Thanks for this great project! We've been experimenting in our lab with PTP and ROS2, and wanted to run some benchmarks for various packet sizes. I've just started playing around with this project and wanted to see whether the intraprocess example you give might work between two networks if the time sync is accurate enough!

With PTP, I can confirm that both PC clocks are synchronized to < 1 microsecond

However when I run the test, I seem to be reporting 5+ seconds of latency between the two machines.

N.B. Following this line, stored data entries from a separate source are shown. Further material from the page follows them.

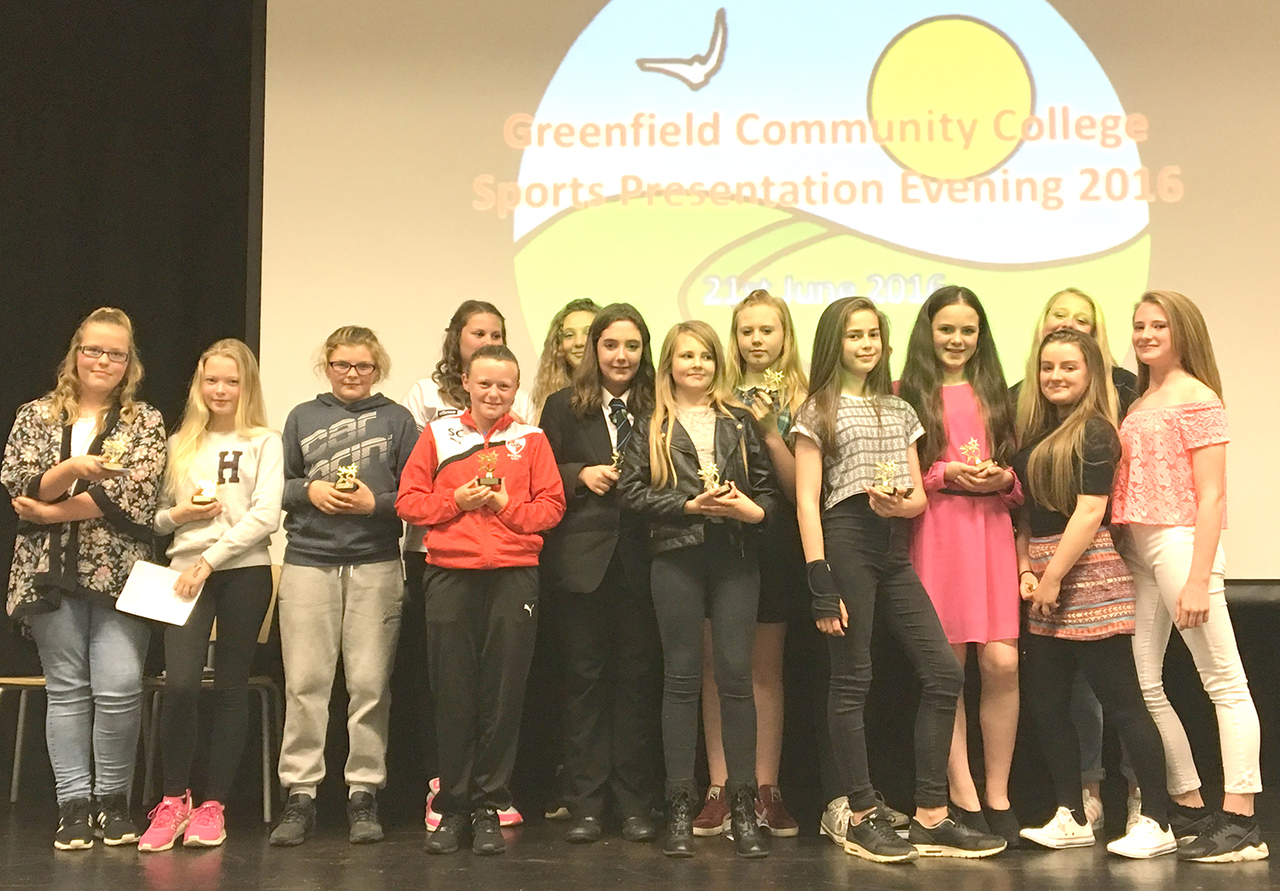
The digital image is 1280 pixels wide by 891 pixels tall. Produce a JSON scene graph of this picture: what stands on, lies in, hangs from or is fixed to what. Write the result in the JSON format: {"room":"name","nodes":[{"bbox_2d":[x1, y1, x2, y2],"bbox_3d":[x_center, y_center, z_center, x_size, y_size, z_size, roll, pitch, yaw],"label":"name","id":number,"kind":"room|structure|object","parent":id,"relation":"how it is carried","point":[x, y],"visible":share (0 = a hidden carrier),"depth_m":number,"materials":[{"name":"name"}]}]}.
{"room":"event hall","nodes":[
{"label":"event hall","id":0,"kind":"room"},
{"bbox_2d":[0,781,1279,890],"bbox_3d":[-0.085,1.112,2.362,7.408,0.140,5.667,0,-4,2],"label":"stage floor","id":1,"kind":"structure","parent":0,"point":[1121,887],"depth_m":3.70,"materials":[{"name":"brown wood"}]},
{"bbox_2d":[0,673,51,803],"bbox_3d":[-2.135,0.818,4.660,0.449,0.876,0.451,0,-4,2],"label":"chair","id":2,"kind":"object","parent":1,"relation":"on","point":[39,683],"visible":0.49,"depth_m":4.62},
{"bbox_2d":[0,308,168,853],"bbox_3d":[-1.731,0.400,4.157,0.509,1.594,0.556,0,-4,2],"label":"child","id":3,"kind":"object","parent":1,"relation":"on","point":[104,441],"visible":0.94,"depth_m":4.04},
{"bbox_2d":[98,436,128,470],"bbox_3d":[-1.676,0.025,4.254,0.092,0.124,0.095,0,-4,2],"label":"trophy","id":4,"kind":"object","parent":3,"relation":"in","point":[107,454],"visible":0.89,"depth_m":4.24,"materials":[{"name":"gold metal"}]},
{"bbox_2d":[140,337,280,852],"bbox_3d":[-1.344,0.448,4.179,0.444,1.483,0.480,0,-4,2],"label":"child","id":5,"kind":"object","parent":1,"relation":"on","point":[248,449],"visible":0.95,"depth_m":4.09},
{"bbox_2d":[115,558,203,626],"bbox_3d":[-1.448,0.452,4.045,0.223,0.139,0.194,-1,-4,14],"label":"paper","id":6,"kind":"object","parent":5,"relation":"in","point":[140,566],"visible":0.88,"depth_m":4.02,"materials":[{"name":"white paper"}]},
{"bbox_2d":[191,477,220,505],"bbox_3d":[-1.415,0.151,4.355,0.087,0.110,0.077,0,-4,2],"label":"trophy","id":7,"kind":"object","parent":5,"relation":"in","point":[204,497],"visible":0.95,"depth_m":4.34,"materials":[{"name":"gold metal"}]},
{"bbox_2d":[141,561,284,823],"bbox_3d":[-1.460,0.822,4.611,0.457,0.836,0.472,0,-4,2],"label":"chair","id":8,"kind":"object","parent":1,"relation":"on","point":[266,788],"visible":0.31,"depth_m":4.52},
{"bbox_2d":[271,324,417,847],"bbox_3d":[-0.950,0.420,4.255,0.438,1.542,0.489,1,-4,-17],"label":"child","id":9,"kind":"object","parent":1,"relation":"on","point":[400,423],"visible":0.98,"depth_m":4.12},
{"bbox_2d":[333,462,360,493],"bbox_3d":[-0.952,0.110,4.338,0.079,0.122,0.081,1,-4,-10],"label":"trophy","id":10,"kind":"object","parent":9,"relation":"in","point":[353,485],"visible":0.85,"depth_m":4.32,"materials":[{"name":"gold metal"}]},
{"bbox_2d":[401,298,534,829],"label":"person","id":11,"kind":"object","parent":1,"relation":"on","point":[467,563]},
{"bbox_2d":[397,338,565,854],"bbox_3d":[-0.472,0.451,4.064,0.458,1.454,0.483,-1,-4,17],"label":"child","id":12,"kind":"object","parent":1,"relation":"on","point":[519,619],"visible":0.98,"depth_m":3.93},
{"bbox_2d":[472,448,503,488],"bbox_3d":[-0.470,0.071,4.121,0.096,0.135,0.071,0,-4,2],"label":"trophy","id":13,"kind":"object","parent":12,"relation":"in","point":[487,480],"visible":0.91,"depth_m":4.11,"materials":[{"name":"gold metal"}]},
{"bbox_2d":[531,297,600,408],"bbox_3d":[-0.202,0.282,4.697,0.391,1.548,0.401,0,-4,2],"label":"child","id":14,"kind":"object","parent":1,"relation":"on","point":[570,329],"visible":0.31,"depth_m":4.78},
{"bbox_2d":[537,300,659,846],"bbox_3d":[-0.100,0.374,4.217,0.445,1.613,0.519,0,-4,2],"label":"child","id":15,"kind":"object","parent":1,"relation":"on","point":[590,431],"visible":0.85,"depth_m":4.08},
{"bbox_2d":[609,448,625,473],"bbox_3d":[-0.066,0.066,4.277,0.068,0.119,0.089,0,-4,2],"label":"trophy","id":16,"kind":"object","parent":15,"relation":"in","point":[616,456],"visible":0.54,"depth_m":4.27,"materials":[{"name":"gold metal"}]},
{"bbox_2d":[622,319,781,858],"bbox_3d":[0.193,0.410,4.019,0.450,1.514,0.500,2,-5,-24],"label":"child","id":17,"kind":"object","parent":1,"relation":"on","point":[671,431],"visible":0.98,"depth_m":3.92},
{"bbox_2d":[697,463,733,499],"bbox_3d":[0.235,0.119,4.174,0.104,0.138,0.090,-1,-4,16],"label":"trophy","id":18,"kind":"object","parent":17,"relation":"in","point":[701,472],"visible":0.72,"depth_m":4.16,"materials":[{"name":"gold metal"}]},
{"bbox_2d":[691,289,813,842],"bbox_3d":[0.386,0.349,4.276,0.428,1.678,0.457,0,-4,2],"label":"child","id":19,"kind":"object","parent":1,"relation":"on","point":[770,324],"visible":0.52,"depth_m":4.17},
{"bbox_2d":[760,366,787,400],"bbox_3d":[0.440,-0.190,4.399,0.079,0.152,0.096,0,-4,2],"label":"trophy","id":20,"kind":"object","parent":19,"relation":"in","point":[768,372],"visible":0.87,"depth_m":4.39,"materials":[{"name":"gold metal"}]},
{"bbox_2d":[790,290,1006,863],"bbox_3d":[0.719,0.370,3.961,0.469,1.598,0.514,2,-5,-23],"label":"girl","id":21,"kind":"object","parent":1,"relation":"on","point":[830,431],"visible":0.98,"depth_m":3.86},
{"bbox_2d":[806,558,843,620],"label":"wrist brace","id":22,"kind":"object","parent":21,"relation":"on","point":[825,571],"visible":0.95,"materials":[{"name":"black fabric"}]},
{"bbox_2d":[872,459,911,497],"bbox_3d":[0.777,0.099,4.106,0.123,0.137,0.087,-2,-5,25],"label":"trophy","id":23,"kind":"object","parent":21,"relation":"in","point":[881,467],"visible":0.93,"depth_m":4.09,"materials":[{"name":"gold metal"}]},
{"bbox_2d":[896,283,1029,847],"bbox_3d":[1.006,0.345,4.182,0.432,1.657,0.491,0,-4,2],"label":"child","id":24,"kind":"object","parent":1,"relation":"on","point":[969,317],"visible":0.74,"depth_m":4.07},
{"bbox_2d":[959,436,991,471],"bbox_3d":[1.060,0.030,4.237,0.080,0.128,0.091,-1,-4,16],"label":"trophy","id":25,"kind":"object","parent":24,"relation":"in","point":[974,444],"visible":0.9,"depth_m":4.23,"materials":[{"name":"gold metal"}]},
{"bbox_2d":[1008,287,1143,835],"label":"person","id":26,"kind":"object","parent":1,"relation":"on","point":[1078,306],"visible":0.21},
{"bbox_2d":[1009,321,1175,855],"bbox_3d":[1.347,0.418,4.036,0.434,1.499,0.509,2,-5,-26],"label":"girl","id":27,"kind":"object","parent":1,"relation":"on","point":[1031,467],"visible":0.92,"depth_m":3.97},
{"bbox_2d":[1112,288,1268,861],"bbox_3d":[1.614,0.357,3.949,0.427,1.609,0.507,1,-4,-18],"label":"girl","id":28,"kind":"object","parent":1,"relation":"on","point":[1139,413],"visible":0.93,"depth_m":3.84},
{"bbox_2d":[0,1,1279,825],"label":"back wall","id":29,"kind":"structure","parent":0,"point":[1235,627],"depth_m":4.69,"materials":[{"name":"black fabric"}]},
{"bbox_2d":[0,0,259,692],"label":"black curtain","id":30,"kind":"object","parent":29,"relation":"attached to","point":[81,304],"visible":0.58,"depth_m":5.18,"materials":[{"name":"black fabric"}]},
{"bbox_2d":[254,0,1279,581],"bbox_3d":[0.730,-0.875,4.994,4.255,2.722,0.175,0,-4,2],"label":"projection screen","id":31,"kind":"object","parent":29,"relation":"attached to","point":[1180,16],"visible":0.83,"depth_m":4.95,"materials":[{"name":"white"}]}
]}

Machine 1: ./install/performance_test/lib/performance_test/perf_test -c rclcpp-single-threaded-executor --msg Array128 -r 1 -s 1 -p 0 --max-runtime 120 -l log_Array128_1hz_120s_multimachine_sub.json

Machine 2: ./install/performance_test/lib/performance_test/perf_test -c rclcpp-single-threaded-executor --msg Array128 -p 1 -s 0 --max-runtime 120 -r 1 -l log_Array128_1hz_120s_multimachine_pub.json

Using the notebook to plot the latencies (minus the spurios beginning and end) I get: newplot_2_

I was wondering if you might be able to shed some light on what might be happening? No matter what array size or rate I give it the latency remains about the same.

Any thoughts on what might be happening?